▶ **本文抜粋**:
· · ·
【ICT】自治体職員のためのデジタル技術の基礎知識―自治体のデジタル・トランスフォーメーション(月刊J-LIS2020年9月号より)

キャリア

2020.10.08

●自治体職員のためのデジタル技術の基礎知識(連載)―自治体のデジタル・トランスフォーメーション
 狩野英司(一般社団法人行政情報システム研究所主席研究員)

月刊「J-LIS」2020年9月号

※この記事は、地方公共団体情報システム機構発行「月刊J-LIS」2020年9月号に掲載された記事を使用しております。なお、使用に当たっては、地方公共団体情報システム機構の承諾のもと掲載しております。

行政にとってのDXとは何か

 最近、行政のデジタル・トランスフォーメーション(デジタル変革。以下「DX」)に向けた取り組みが様々な自治体で展開されるようになりました。自治体のDXとは何かについては後述しますが、一言でいえば、「デジタル技術を活用して行政サービスを変革すること」です。
· · ·
▶ **作業指示 1**:
下の一覧で「airbags pasivos de」を含む行から「el formulario de」を含む行までを、両端の行も含めてそのまま打ち直してください。
▶ **作業指示 2**:
上にある自治体のデジタル・トランスフォーメーションについての記事を、最後の文の後から書き継ぐこと。
· · ·
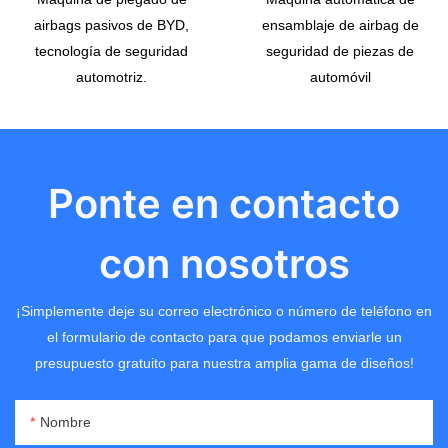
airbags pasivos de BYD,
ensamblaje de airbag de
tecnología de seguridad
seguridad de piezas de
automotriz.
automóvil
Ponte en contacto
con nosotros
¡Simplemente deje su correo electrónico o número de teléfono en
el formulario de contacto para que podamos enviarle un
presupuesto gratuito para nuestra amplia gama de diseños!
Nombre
· · ·
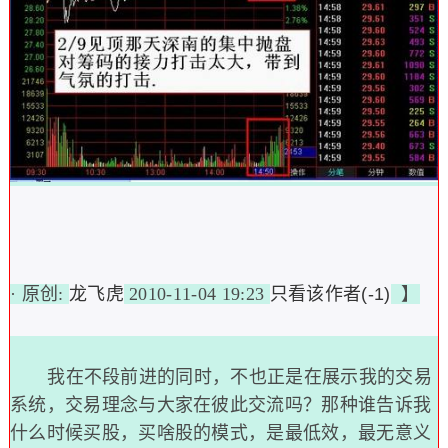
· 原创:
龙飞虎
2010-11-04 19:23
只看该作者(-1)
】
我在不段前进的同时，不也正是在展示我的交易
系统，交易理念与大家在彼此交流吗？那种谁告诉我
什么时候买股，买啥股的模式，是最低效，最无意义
· · ·
▶ **記述回答 1**:
airbags pasivos de BYD,
ensamblaje de airbag de
tecnología de seguridad
seguridad de piezas de
automotriz.
automóvil
Ponte en contacto
con nosotros
¡Simplemente deje su correo electrónico o número de teléfono en
el formulario de contacto para que podamos enviarle un

▶ **記述回答 2**:
 DXという言葉は、現在、非常に幅広い意味で用いられていますが、もともとこの言葉を最初に提言したスイスのウメオ大学ストルターマン教授は、2004 年に発表した論文(1の中で、DXを「デジタル技術が人間の生活のあらゆる面に引き起こす/影響を及ぼす変化」と表現していました。

 このときは、「デジタル技術が」もたらす変化を意味していました。しかし、その後、DXは、「組織が」デジタル技術を駆使してもたらす変革の意味で使われるようになりました。日本でこうした意味付けを、そしてDXという言葉自体を世の中に普及・定着させたのは経済産業省のいわゆる「DXレポート」です。政府のIT戦略(2もこの流れをひいており、DXを「将来の成長、競争力強化のために、術を活用して新たなビジネスモデルを創出・柔軟に改変すること」としています。これらは企業を念頭に置いた定義です。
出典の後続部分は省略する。